Off we went to B&N then, leaving Phillip and Emma at home. Molly picked out her next sticker book (this time the dress up girls are going to Parties!) immediately while Jack hemmed and hawed. He ALSO got a sticker book if Molly stuck her face in the water. Bribery for everyone! So Usborne makes "boy" sticker books too. In the "girl" category we have Weddings and Bridesmaids and Pop Stars and Fairies and Ballerinas and on and on. In the "boy" section we have PIRATES! and EXPLORERS! and WARRIORS! and my personal favorite: Second World War. 
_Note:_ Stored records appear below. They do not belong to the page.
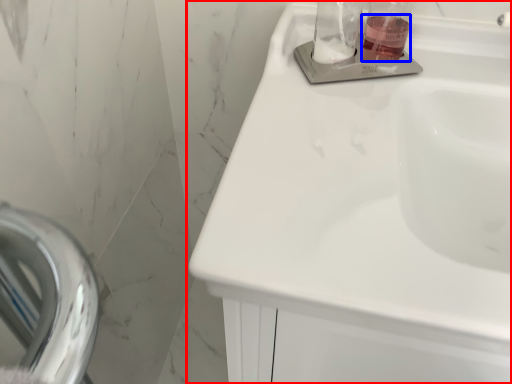
Question: Which object appears farthest to the camera in this image, sink (highlighted by a red box) or liquid (highlighted by a blue box)?

Choices:
 (A) sink
 (B) liquid

Answer: (B)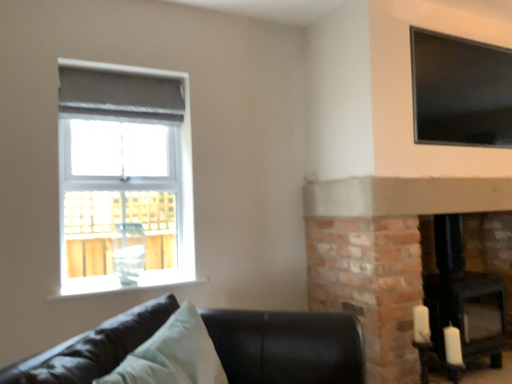
Question: From a real-world perspective, is matte gray roller blind at upper left, the first window positioned from the left, on top of black matte fireplace at lower right?

Choices:
 (A) yes
 (B) no

Answer: (A)

Question: Is matte gray roller blind at upper left, the first window positioned from the left, wider than black matte fireplace at lower right?

Choices:
 (A) no
 (B) yes

Answer: (A)

Question: Does matte gray roller blind at upper left, which is the 2th window in right-to-left order, have a greater height compared to black matte fireplace at lower right?

Choices:
 (A) no
 (B) yes

Answer: (B)

Question: Considering the relative positions of matte gray roller blind at upper left, the first window positioned from the left, and black matte fireplace at lower right in the image provided, is matte gray roller blind at upper left, the first window positioned from the left, to the left of black matte fireplace at lower right from the viewer's perspective?

Choices:
 (A) yes
 (B) no

Answer: (A)

Question: From a real-world perspective, is matte gray roller blind at upper left, which is the 2th window in right-to-left order, located beneath black matte fireplace at lower right?

Choices:
 (A) no
 (B) yes

Answer: (A)

Question: From a real-world perspective, is matte gray roller blind at upper left, the first window positioned from the left, positioned above or below light blue fabric pillow at lower left?

Choices:
 (A) above
 (B) below

Answer: (A)

Question: Is matte gray roller blind at upper left, the first window positioned from the left, to the left or to the right of light blue fabric pillow at lower left in the image?

Choices:
 (A) right
 (B) left

Answer: (B)

Question: Relative to light blue fabric pillow at lower left, is matte gray roller blind at upper left, which is the 2th window in right-to-left order, in front or behind?

Choices:
 (A) front
 (B) behind

Answer: (B)

Question: Considering the positions of matte gray roller blind at upper left, the first window positioned from the left, and light blue fabric pillow at lower left in the image, is matte gray roller blind at upper left, the first window positioned from the left, bigger or smaller than light blue fabric pillow at lower left?

Choices:
 (A) big
 (B) small

Answer: (A)

Question: Is transparent glass window at upper right, marked as the second window in a left-to-right arrangement, bigger or smaller than black leather couch at lower left?

Choices:
 (A) small
 (B) big

Answer: (A)

Question: Relative to black leather couch at lower left, is transparent glass window at upper right, the first window in the right-to-left sequence, in front or behind?

Choices:
 (A) front
 (B) behind

Answer: (B)

Question: From a real-world perspective, is transparent glass window at upper right, marked as the second window in a left-to-right arrangement, above or below black leather couch at lower left?

Choices:
 (A) above
 (B) below

Answer: (A)

Question: Is transparent glass window at upper right, the first window in the right-to-left sequence, to the left or to the right of black leather couch at lower left in the image?

Choices:
 (A) right
 (B) left

Answer: (A)

Question: Visually, is black matte fireplace at lower right positioned to the left or to the right of transparent glass window at upper right, the first window in the right-to-left sequence?

Choices:
 (A) right
 (B) left

Answer: (B)

Question: Looking at their shapes, would you say black matte fireplace at lower right is wider or thinner than transparent glass window at upper right, the first window in the right-to-left sequence?

Choices:
 (A) thin
 (B) wide

Answer: (B)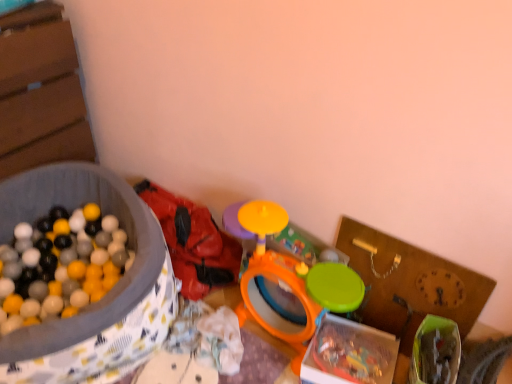
Question: From a real-world perspective, is translucent plastic box at center, positioned as the 2th box in left-to-right order, located higher than rubberized red backpack at center, which is counted as the 1th toy, starting from the left?

Choices:
 (A) no
 (B) yes

Answer: (A)

Question: Does translucent plastic box at center, positioned as the 2th box in left-to-right order, have a smaller size compared to rubberized red backpack at center, which is counted as the 1th toy, starting from the left?

Choices:
 (A) no
 (B) yes

Answer: (B)

Question: Can you confirm if translucent plastic box at center, positioned as the 1th box in right-to-left order, is wider than rubberized red backpack at center, which is counted as the 1th toy, starting from the left?

Choices:
 (A) no
 (B) yes

Answer: (A)

Question: Is the position of translucent plastic box at center, positioned as the 2th box in left-to-right order, more distant than that of rubberized red backpack at center, which is counted as the 1th toy, starting from the left?

Choices:
 (A) no
 (B) yes

Answer: (A)

Question: Is translucent plastic box at center, positioned as the 2th box in left-to-right order, bigger than rubberized red backpack at center, arranged as the 2th toy when viewed from the right?

Choices:
 (A) yes
 (B) no

Answer: (B)

Question: Is translucent plastic box at center, positioned as the 1th box in right-to-left order, oriented towards rubberized red backpack at center, which is counted as the 1th toy, starting from the left?

Choices:
 (A) no
 (B) yes

Answer: (A)

Question: Is the depth of rubberized red backpack at center, which is counted as the 1th toy, starting from the left, less than that of translucent plastic box at center, positioned as the 1th box in right-to-left order?

Choices:
 (A) no
 (B) yes

Answer: (A)

Question: Is translucent plastic box at center, positioned as the 2th box in left-to-right order, located within rubberized red backpack at center, which is counted as the 1th toy, starting from the left?

Choices:
 (A) no
 (B) yes

Answer: (A)

Question: Is rubberized red backpack at center, arranged as the 2th toy when viewed from the right, further to the viewer compared to translucent plastic box at center, positioned as the 2th box in left-to-right order?

Choices:
 (A) yes
 (B) no

Answer: (A)

Question: Can you confirm if rubberized red backpack at center, arranged as the 2th toy when viewed from the right, is bigger than translucent plastic box at center, positioned as the 1th box in right-to-left order?

Choices:
 (A) no
 (B) yes

Answer: (B)

Question: Considering the relative sizes of rubberized red backpack at center, arranged as the 2th toy when viewed from the right, and translucent plastic box at center, positioned as the 2th box in left-to-right order, in the image provided, is rubberized red backpack at center, arranged as the 2th toy when viewed from the right, shorter than translucent plastic box at center, positioned as the 2th box in left-to-right order,?

Choices:
 (A) yes
 (B) no

Answer: (B)

Question: From the image's perspective, is rubberized red backpack at center, arranged as the 2th toy when viewed from the right, on translucent plastic box at center, positioned as the 2th box in left-to-right order?

Choices:
 (A) no
 (B) yes

Answer: (B)

Question: Can you confirm if translucent plastic box at center, positioned as the 2th box in left-to-right order, is taller than matte plastic ball pit at left, arranged as the first box when viewed from the left?

Choices:
 (A) yes
 (B) no

Answer: (B)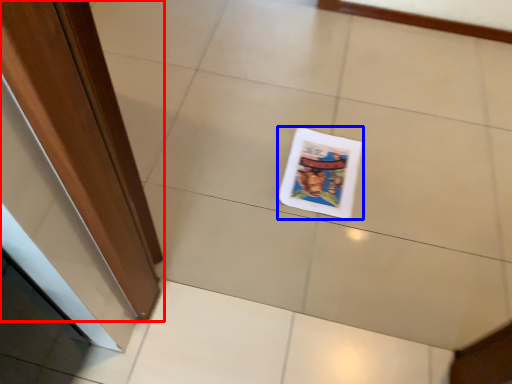
Question: Which of the following is the closest to the observer, door (highlighted by a red box) or magazine (highlighted by a blue box)?

Choices:
 (A) door
 (B) magazine

Answer: (A)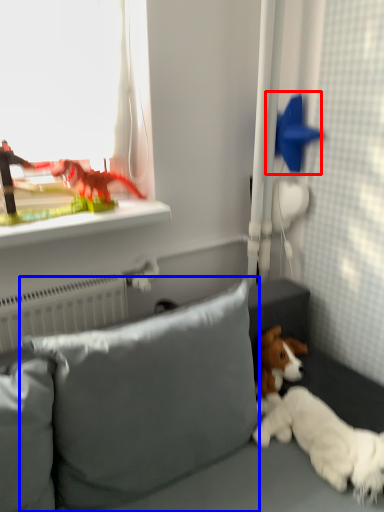
Question: Which object appears farthest to the camera in this image, toy (highlighted by a red box) or pillow (highlighted by a blue box)?

Choices:
 (A) toy
 (B) pillow

Answer: (A)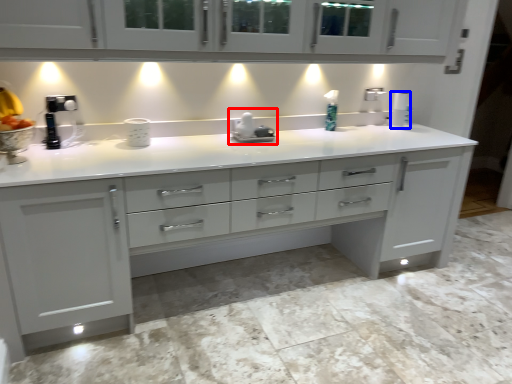
Question: Which of the following is the farthest to the observer, appliance (highlighted by a red box) or paper towel (highlighted by a blue box)?

Choices:
 (A) appliance
 (B) paper towel

Answer: (B)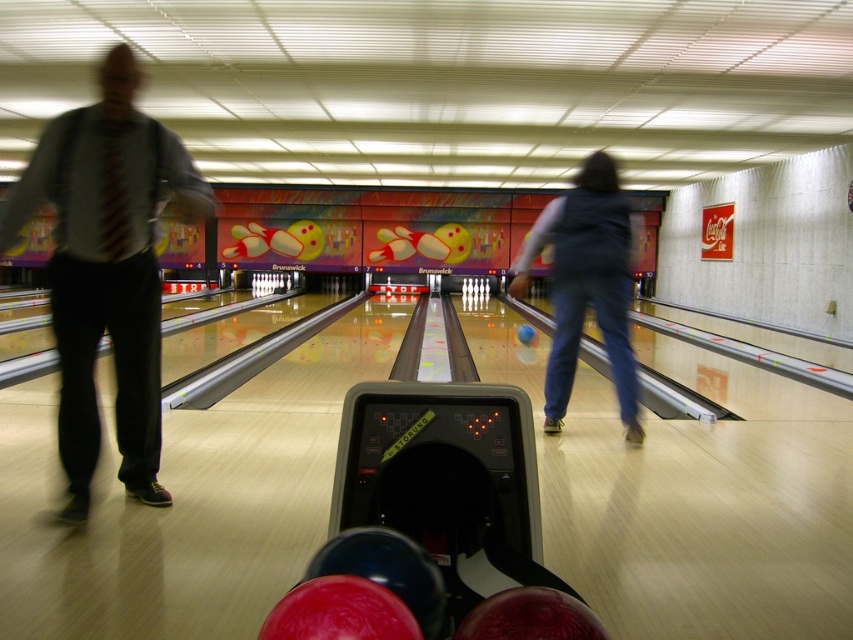
You are standing at the point with coordinates point [107,269]. What is the nearest object to you?

The nearest object to you at point [107,269] is the matte gray shirt at left.

You are a photographer trying to capture a clear shot of the matte gray shirt at left and the blue denim jeans at center. Since the scene is dynamic, you need to adjust your focus. Which object should you focus on first to ensure clarity, considering their sizes?

The matte gray shirt at left is larger in size than the blue denim jeans at center, so focusing on the matte gray shirt at left first would ensure clarity due to its larger size.

You are a customer at the bowling alley and see the matte gray shirt at left and the blue denim jeans at center. Which clothing item is positioned lower in the image?

The matte gray shirt at left is positioned below the blue denim jeans at center, so it is lower in the image.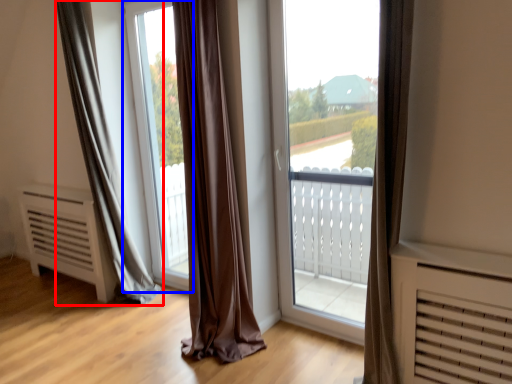
Question: Which object is further to the camera taking this photo, curtain (highlighted by a red box) or window screen (highlighted by a blue box)?

Choices:
 (A) curtain
 (B) window screen

Answer: (B)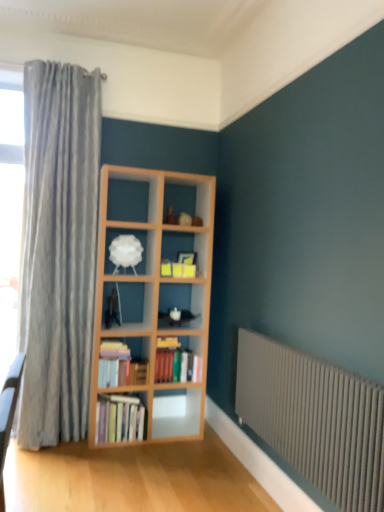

So yes, it is indeed a book full of pages of cartoon dudes in their underclothes in various WWII scenes and pages of sticker clothes to dress them in. I am not entirely sure what I think about it. On one hand, I think it's super cool. Each scene is sort of a different part of the war (the Blitz, Russia, prisoners of war) and there's a little blurb about what you're looking at and explanations of what the clothes and accessories are. It IS educational. It's just WEIRDLY educational, yes? Especially when your daughter is oohing over the fairy wing and crown stickers. (There ARE "girl" educational sticker books - Fashion Around The World, Historical Fashion, oh and also SPORTS girls.) But yeah... I am not at all opposed to boy things and girl things, I am totally fine with Molly wanting the Ballerina book instead of the Explorers book, whatever. It's more the... WAR AS A STICKER BOOK that I'm not quite sure I appreciate. 

ANYWAY. 

I tried very very very VERRRRRY hard to get Jack to pick the WWII sticker book because, let's face it, I want to look at it. Despite my mixed feelings. IT IS NEATO. And he had picked that one over the Explorers one (which IS educational AND cool AND without mixed feelings) and this was a pleasant surprise for me - until I saw the SUPERMAN sticker book and knew he would much prefer that. And any time I see something my kids would like I have to show them, even if I don't want to get it for them. IT'S A COMPULSION. 

But this is how my kids figured out it was Memorial Day. "But it's Memorial Day, Jack!" I pleaded. "We should get the WAR sticker book!" (THAT JUST SOUNDS CRAZY.) 

He said, "We can get that one NEXT time, Mommy." 

Fine, whatever. We bought our sticker books plus an HGTV magazine and went home to do absolutely nothing for the rest of the day because it was POURING and I also decided to wash every single sheet in the house. (And I did.) 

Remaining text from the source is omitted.